それからも僕たちはしょっちゅう昼食後の時間にコテージで、始めるなら何屋がいいかという話をした。別に他人に聞かれてはいけないという話ではないけれど。
「貸本屋を最初に考えた人はすごいよね。今までになかったものだし、なんかそんな風な画期的なアイディアがあればいいんじゃないのかな」
「古本屋は以前からあったじゃない。でも後から貸本屋はできてきたのよね。一旦本を買って、読み終えたらまた売るのといくらか払って借りるのとどう違うのかしら?」
1冊の本を読むのにかかる費用としてはそんなに違わないはずだけど、古本屋がすでにあるのに貸本屋は何故成功できたんだろう。僕が考え込んでいたら
「貸本屋がいけるなら、貸マンガ屋というのはどうかしら?」
「マンガなんて中学生までしか読まないだろ」
「だからいいんじゃないの。中学生はヒマだし」
いやいや、僕はそれは成立しないと思う。
「中学生はお金を使えないじゃないか」
中学生になったら家族カードで買い物はできる。でも買うことができるのは家族の分に合成パンと強化スープと水だけで、本人のIDカードにキャッシュ機能が付けられるのは15歳の準成人になってからだ。
「じゃあ支払い部分は親で」
「いくら中学生が読みたがっても、子供にマンガを借りてやる親は少数派だと思うよ」
「んー、中学生でも強化スープは買えるからレンタル料はその缶詰で」
「それは違法になるんじゃない?」
ファリィはとんでもないことを考えるな。
「えー、だって物々交換じゃない。ブラックマーケーットでは強化スープの缶詰がほぼ通貨として使われているって聞くし」
そりゃ缶詰は2ヶ月や3ヶ月は日持ちがするしブラックマーケットではそういうことも行われているけど。

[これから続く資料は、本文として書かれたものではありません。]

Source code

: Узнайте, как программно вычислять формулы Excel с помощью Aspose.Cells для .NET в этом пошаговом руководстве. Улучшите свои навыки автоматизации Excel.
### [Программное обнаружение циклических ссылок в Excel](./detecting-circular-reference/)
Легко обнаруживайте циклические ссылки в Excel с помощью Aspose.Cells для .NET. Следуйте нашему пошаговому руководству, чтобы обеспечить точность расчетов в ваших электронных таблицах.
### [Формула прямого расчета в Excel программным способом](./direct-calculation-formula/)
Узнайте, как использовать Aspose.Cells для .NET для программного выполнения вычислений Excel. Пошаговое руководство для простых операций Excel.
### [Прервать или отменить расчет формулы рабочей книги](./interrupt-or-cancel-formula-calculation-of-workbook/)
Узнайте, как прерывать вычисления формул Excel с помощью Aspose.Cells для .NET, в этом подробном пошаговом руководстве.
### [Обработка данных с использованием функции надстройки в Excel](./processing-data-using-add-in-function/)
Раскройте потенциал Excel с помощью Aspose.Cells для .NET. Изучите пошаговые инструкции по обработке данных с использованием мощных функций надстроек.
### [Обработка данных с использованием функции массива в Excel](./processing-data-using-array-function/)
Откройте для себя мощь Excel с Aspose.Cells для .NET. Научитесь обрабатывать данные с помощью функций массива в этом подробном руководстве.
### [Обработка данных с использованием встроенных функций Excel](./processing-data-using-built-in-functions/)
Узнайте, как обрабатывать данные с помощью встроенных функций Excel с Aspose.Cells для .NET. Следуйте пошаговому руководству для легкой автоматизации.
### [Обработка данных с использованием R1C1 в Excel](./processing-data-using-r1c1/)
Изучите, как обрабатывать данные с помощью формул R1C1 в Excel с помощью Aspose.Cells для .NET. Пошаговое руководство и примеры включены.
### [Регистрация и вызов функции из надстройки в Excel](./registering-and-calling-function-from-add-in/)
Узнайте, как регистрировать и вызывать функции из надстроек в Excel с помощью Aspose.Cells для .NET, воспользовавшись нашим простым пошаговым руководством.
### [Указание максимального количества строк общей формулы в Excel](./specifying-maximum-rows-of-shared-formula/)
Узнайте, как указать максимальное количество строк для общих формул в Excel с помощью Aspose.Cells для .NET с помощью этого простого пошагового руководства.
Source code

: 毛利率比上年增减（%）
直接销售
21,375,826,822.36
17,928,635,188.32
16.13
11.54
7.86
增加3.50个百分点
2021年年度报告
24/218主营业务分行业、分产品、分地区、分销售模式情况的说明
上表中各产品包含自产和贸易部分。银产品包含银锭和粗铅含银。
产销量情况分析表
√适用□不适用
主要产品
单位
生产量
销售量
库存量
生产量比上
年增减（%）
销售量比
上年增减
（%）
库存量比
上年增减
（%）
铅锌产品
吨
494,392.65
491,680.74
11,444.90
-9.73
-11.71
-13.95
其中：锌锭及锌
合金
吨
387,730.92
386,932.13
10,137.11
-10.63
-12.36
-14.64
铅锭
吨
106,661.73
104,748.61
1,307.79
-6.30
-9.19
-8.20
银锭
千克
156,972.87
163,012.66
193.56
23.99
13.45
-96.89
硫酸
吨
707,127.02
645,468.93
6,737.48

「そもそもブラックマーケットもグレーだし。それよりも、強化スープで漫画のレンタル料を払ったなんて親にばれたらその子はこっぴどく叱られてレンタルマンガ屋なんて出入り禁止だよ」
ファリィの発想は僕が考え付くものの斜め上を行ってる。
「でもレンタルという考えはいいと思う」
「何かを貸すのなら期間限定で使うものがいいわよね」
「電気ストーブとか?」
「あのねえ、ストーブは冬しか使わないけど使うのはみんな一斉に使うじゃない。それだと成り立たないわ」
「あ。だったら子供とか赤ちゃんが使うものとかは?えーっと、オムツとか」
僕はいい事を思いついたと思った。
「オムツねぇ。あれは子供服とか靴とかと同じで、中古で買って使わなくなったらまた売っちゃうのが一般的だけど、その方が気兼ねなく使えるからかしら」
そうか、本なら1回読んだとしてもそんなに急に傷むものじゃないけど、子供服だと同じ中古でも買った時と1年使ってまた売る時の値段の差が大きそうだからこっちはレンタル向きじゃない。
「赤ちゃんのものならベビーベッドのレンタルはいいかもしれない」
「ベビーベッドって?」
「生まれたばかりの赤ちゃんからせいぜい2歳ぐらいまでの子供用で小さくて柵があるベッド」
あ、ニュース映像かなんかで見たことがあるかも。病院で生まれたての赤ん坊が寝かされていたアレだな。
「5歳までの子供なんて親と同じベッドで隣に寝かせればいいんじゃないの?」
「赤ん坊を大人用のベッドに寝かせていると時々事故が起きるの。子供が落ちたりとか、あと母親が横になっておっぱいをあげてるうちにうっかり自分も眠ってしまっておっぱいで赤ん坊の鼻と口が塞がれて窒息するとか」
それは親にしたらツライ事故だな。
昼間のその話が頭に残っていたから、その夜ベッドで僕はファリィに言ってしまった。
「ファリィなら赤ちゃんがおっぱいで窒息する心配はなさそうだね」
その夜は、僕がこのオレンジの空の星に来て初めてソファで眠ることになった。